Il nostro Paese è tenuto a garantire la sicurezza delle persone che godono di una protezione speciale in base al diritto internazionale e svizzero. Nella seduta del 1° aprile 2026 il Consiglio federale ha deciso di classificare il vertice come avvenimento straordinario ai sensi della legge federale sulle misure per la salvaguardia della sicurezza interna.
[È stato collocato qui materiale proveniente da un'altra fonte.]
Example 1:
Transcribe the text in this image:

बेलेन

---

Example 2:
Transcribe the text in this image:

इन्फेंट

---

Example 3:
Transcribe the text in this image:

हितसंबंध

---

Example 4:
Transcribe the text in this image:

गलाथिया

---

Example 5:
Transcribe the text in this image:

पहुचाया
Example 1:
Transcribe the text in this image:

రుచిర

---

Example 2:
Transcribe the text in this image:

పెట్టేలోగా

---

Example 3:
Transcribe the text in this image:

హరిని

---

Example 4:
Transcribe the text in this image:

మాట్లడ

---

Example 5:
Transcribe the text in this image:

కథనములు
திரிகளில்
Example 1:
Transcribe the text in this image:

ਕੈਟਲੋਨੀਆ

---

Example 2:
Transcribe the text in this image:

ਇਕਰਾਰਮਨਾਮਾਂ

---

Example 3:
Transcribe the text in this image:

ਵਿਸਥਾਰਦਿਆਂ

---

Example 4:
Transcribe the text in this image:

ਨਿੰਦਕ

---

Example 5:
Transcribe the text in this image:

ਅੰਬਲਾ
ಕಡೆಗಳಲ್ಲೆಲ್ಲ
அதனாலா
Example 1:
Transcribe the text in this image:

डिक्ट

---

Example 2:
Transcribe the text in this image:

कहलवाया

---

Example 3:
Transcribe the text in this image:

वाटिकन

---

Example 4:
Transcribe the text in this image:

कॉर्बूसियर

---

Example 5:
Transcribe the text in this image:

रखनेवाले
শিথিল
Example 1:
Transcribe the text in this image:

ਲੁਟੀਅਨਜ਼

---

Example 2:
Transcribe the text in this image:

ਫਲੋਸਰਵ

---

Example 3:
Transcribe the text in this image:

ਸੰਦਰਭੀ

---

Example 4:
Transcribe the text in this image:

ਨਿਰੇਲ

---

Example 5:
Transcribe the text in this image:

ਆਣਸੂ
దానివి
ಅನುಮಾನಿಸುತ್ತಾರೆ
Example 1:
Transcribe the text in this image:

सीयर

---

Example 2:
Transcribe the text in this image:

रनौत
Di conseguenza, la Confederazione coprirà l’80 per cento dei costi delle misure di sicurezza che dovranno essere adottate dai Cantoni interessati – Ginevra, Vaud e Vallese.
Cooperazione tra Confederazione e Cantoni
Le autorità cantonali adottano le misure di sicurezza necessarie, che sono adeguate in base a valutazioni continue della situazione condotte in stretta collaborazione con l’Ufficio federale di polizia (fedpol), la Segreteria di Stato della politica di sicurezza (SEPOS), l’Esercito, l’Ufficio federale della cibersicurezza (UFCS), il Servizio delle attività informative della Confederazione (SIC), e l’Ufficio federale della dogana e della sicurezza dei confini (UDSC).
Nella seduta del 28 gennaio 2026, il Consiglio federale ha autorizzato un impiego dell’Esercito in servizio d’appoggio con un effettivo che può superare i 2000 militari e ha deciso di istituire limitazioni temporanee dell’uso dello spazio aereo nella regione del Lemano. Il Parlamento federale ha approvato l’impegno sussidiario delle forze armate durante la sessione primaverile del 2026. I tre Cantoni bagnati dal lago di Ginevra hanno inoltre richiesto un intervento intercantonale di polizia (IKAPOL).